Contralateral prophylactic mastectomy is an irreversible procedure and is not without risks. Some of the more severe potential complications after CPM may significantly delay recommended adjuvant therapy, such as chemotherapy. Complications that require additional surgical procedures and subsequent loss of reconstruction must be considered and thoroughly discussed with all patients. The overall complication rate after bilateral mastectomy and reconstruction is about 20 % [8]. About half of the complications are secondary to the prophylactic mastectomy. Even without complications, these operations are relatively lengthy (often 5–6 h) and require 2–3 days of inpatient hospital care, drainage catheters, and about 3–4 weeks of overall recovery.

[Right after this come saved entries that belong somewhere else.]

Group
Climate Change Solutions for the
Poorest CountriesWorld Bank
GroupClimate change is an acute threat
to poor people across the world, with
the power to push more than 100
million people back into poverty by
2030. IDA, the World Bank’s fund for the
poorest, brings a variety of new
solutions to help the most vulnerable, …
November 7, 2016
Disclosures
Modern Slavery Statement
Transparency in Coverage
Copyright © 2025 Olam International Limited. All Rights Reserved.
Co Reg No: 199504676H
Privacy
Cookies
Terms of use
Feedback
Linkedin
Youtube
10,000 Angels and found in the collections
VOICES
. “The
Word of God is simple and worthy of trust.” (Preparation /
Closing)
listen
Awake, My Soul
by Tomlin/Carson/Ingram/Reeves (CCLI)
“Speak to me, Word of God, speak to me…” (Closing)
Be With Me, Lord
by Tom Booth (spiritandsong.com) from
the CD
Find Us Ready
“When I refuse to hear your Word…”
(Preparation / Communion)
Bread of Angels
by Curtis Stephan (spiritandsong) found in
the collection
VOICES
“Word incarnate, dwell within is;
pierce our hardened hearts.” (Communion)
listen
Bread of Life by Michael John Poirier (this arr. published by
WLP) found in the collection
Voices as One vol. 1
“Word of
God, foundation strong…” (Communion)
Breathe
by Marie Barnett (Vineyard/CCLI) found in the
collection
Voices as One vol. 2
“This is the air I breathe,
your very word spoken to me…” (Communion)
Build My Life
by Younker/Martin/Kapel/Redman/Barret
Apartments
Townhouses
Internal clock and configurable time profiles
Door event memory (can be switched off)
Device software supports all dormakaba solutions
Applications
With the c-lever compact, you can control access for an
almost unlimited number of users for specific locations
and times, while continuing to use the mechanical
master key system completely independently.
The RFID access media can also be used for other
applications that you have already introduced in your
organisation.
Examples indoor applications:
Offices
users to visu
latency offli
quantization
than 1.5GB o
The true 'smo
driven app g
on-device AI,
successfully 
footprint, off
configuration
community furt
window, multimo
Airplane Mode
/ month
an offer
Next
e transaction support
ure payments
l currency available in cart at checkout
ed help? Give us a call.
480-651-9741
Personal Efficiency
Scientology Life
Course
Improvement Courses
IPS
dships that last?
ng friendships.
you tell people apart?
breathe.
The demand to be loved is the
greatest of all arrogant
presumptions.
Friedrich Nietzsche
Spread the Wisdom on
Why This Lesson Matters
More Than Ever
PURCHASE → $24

Despite potential risks and complications, most patients are satisfied with their decision to undergo CPM. The greatest reported benefit contributing to patient satisfaction is a reduction in breast cancer-related concerns. Frost et al. reported that 83 % of patients were either satisfied or very satisfied with their decision to undergo CPM at a mean of 10 years after surgery [36]. Some women have negative psychosocial outcomes following CPM, most often related to high levels of psychological distress, sexual function, and body image or poor cosmetic outcome [12]. Montgomery et al. reported that the most common reasons for regret after CPM were a poor cosmetic outcome and diminished sense of sexuality [37].
Alternatives to CPM
Patients with unilateral breast cancer have several nonoperative options that are less invasive than CPM. Surveillance with clinical breast examination, mammography, and potentially breast MRI may detect cancers at earlier stages. Several prospective randomized trials have demonstrated that tamoxifen, given as an adjuvant therapy for estrogen receptor-positive breast cancer, significantly reduces the rate of contralateral breast cancer. In the National Surgical Adjuvant Breast and Bowel Project (NSABP) B-14 study, 2,892 women with node-negative, estrogen receptor-positive breast tumors were randomly assigned to either tamoxifen (20 mg/d) or placebo for at least 5 years [38]. After an average follow-up of 53 months, 55 contralateral breast cancers developed in placebo-treated women and 28 developed in the tamoxifen-treated women (p = 0.001). Aromatase inhibitors also reduce the risk of contralateral breast cancer as much as, or even more than, tamoxifen [39]. The ATAC (Arimidex, Tamoxifen Alone or in Combination) Trial demonstrated that anastrozole was superior to tamoxifen in preventing contralateral breast cancer in postmenopausal women. Ovarian ablation and cytotoxic chemotherapy also reduce the risk of contralateral breast cancer [40].